◆ Aim of the task
Each line from the one with "1. orange fixture tray [293, 98, 683, 443]" to the final line of the data must be reproduced exactly, and no other line may appear.

◆ Supplied information

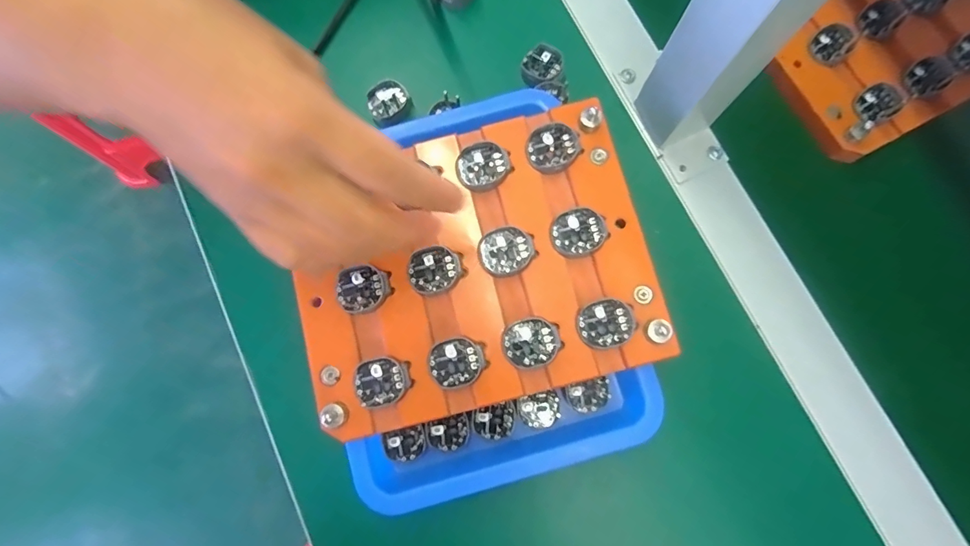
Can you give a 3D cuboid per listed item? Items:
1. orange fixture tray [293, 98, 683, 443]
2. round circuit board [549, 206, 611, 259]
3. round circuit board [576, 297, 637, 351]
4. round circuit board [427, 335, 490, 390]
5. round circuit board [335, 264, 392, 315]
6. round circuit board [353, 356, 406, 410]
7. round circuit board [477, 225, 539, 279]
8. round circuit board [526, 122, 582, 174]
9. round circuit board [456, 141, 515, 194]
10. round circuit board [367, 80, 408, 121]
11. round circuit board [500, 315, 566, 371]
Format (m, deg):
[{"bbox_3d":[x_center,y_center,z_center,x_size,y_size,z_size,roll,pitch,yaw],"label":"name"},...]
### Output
[{"bbox_3d":[-0.007,-0.004,0.252,0.187,0.016,0.144,-14,79,-3],"label":"orange fixture tray"},{"bbox_3d":[0.051,-0.022,0.251,0.029,0.006,0.026,-27,81,-4],"label":"round circuit board"},{"bbox_3d":[0.063,0.026,0.243,0.030,0.008,0.025,-11,80,-1],"label":"round circuit board"},{"bbox_3d":[-0.014,0.046,0.245,0.030,0.006,0.026,-30,81,-4],"label":"round circuit board"},{"bbox_3d":[-0.066,0.008,0.252,0.025,0.008,0.027,0,80,1],"label":"round circuit board"},{"bbox_3d":[-0.055,0.057,0.243,0.026,0.007,0.025,0,80,1],"label":"round circuit board"},{"bbox_3d":[0.012,-0.011,0.251,0.031,0.008,0.025,-12,80,-1],"label":"round circuit board"},{"bbox_3d":[0.038,-0.070,0.261,0.030,0.004,0.026,-36,81,-5],"label":"round circuit board"},{"bbox_3d":[-0.001,-0.060,0.261,0.029,0.006,0.026,-39,82,-6],"label":"round circuit board"},{"bbox_3d":[-0.065,-0.116,0.315,0.026,0.007,0.023,-13,80,-2],"label":"round circuit board"},{"bbox_3d":[0.024,0.036,0.243,0.029,0.006,0.027,0,80,1],"label":"round circuit board"}]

◆ Exercise answer
1. orange fixture tray [293, 98, 683, 443]
2. round circuit board [549, 206, 611, 259]
3. round circuit board [576, 297, 637, 351]
4. round circuit board [427, 335, 490, 390]
5. round circuit board [335, 264, 392, 315]
6. round circuit board [353, 356, 406, 410]
7. round circuit board [477, 225, 539, 279]
8. round circuit board [526, 122, 582, 174]
9. round circuit board [456, 141, 515, 194]
10. round circuit board [367, 80, 408, 121]
11. round circuit board [500, 315, 566, 371]
Format (m, deg):
[{"bbox_3d":[x_center,y_center,z_center,x_size,y_size,z_size,roll,pitch,yaw],"label":"name"},...]
### Output
[{"bbox_3d":[-0.007,-0.004,0.252,0.187,0.016,0.144,-14,79,-3],"label":"orange fixture tray"},{"bbox_3d":[0.051,-0.022,0.251,0.029,0.006,0.026,-27,81,-4],"label":"round circuit board"},{"bbox_3d":[0.063,0.026,0.243,0.030,0.008,0.025,-11,80,-1],"label":"round circuit board"},{"bbox_3d":[-0.014,0.046,0.245,0.030,0.006,0.026,-30,81,-4],"label":"round circuit board"},{"bbox_3d":[-0.066,0.008,0.252,0.025,0.008,0.027,0,80,1],"label":"round circuit board"},{"bbox_3d":[-0.055,0.057,0.243,0.026,0.007,0.025,0,80,1],"label":"round circuit board"},{"bbox_3d":[0.012,-0.011,0.251,0.031,0.008,0.025,-12,80,-1],"label":"round circuit board"},{"bbox_3d":[0.038,-0.070,0.261,0.030,0.004,0.026,-36,81,-5],"label":"round circuit board"},{"bbox_3d":[-0.001,-0.060,0.261,0.029,0.006,0.026,-39,82,-6],"label":"round circuit board"},{"bbox_3d":[-0.065,-0.116,0.315,0.026,0.007,0.023,-13,80,-2],"label":"round circuit board"},{"bbox_3d":[0.024,0.036,0.243,0.029,0.006,0.027,0,80,1],"label":"round circuit board"}]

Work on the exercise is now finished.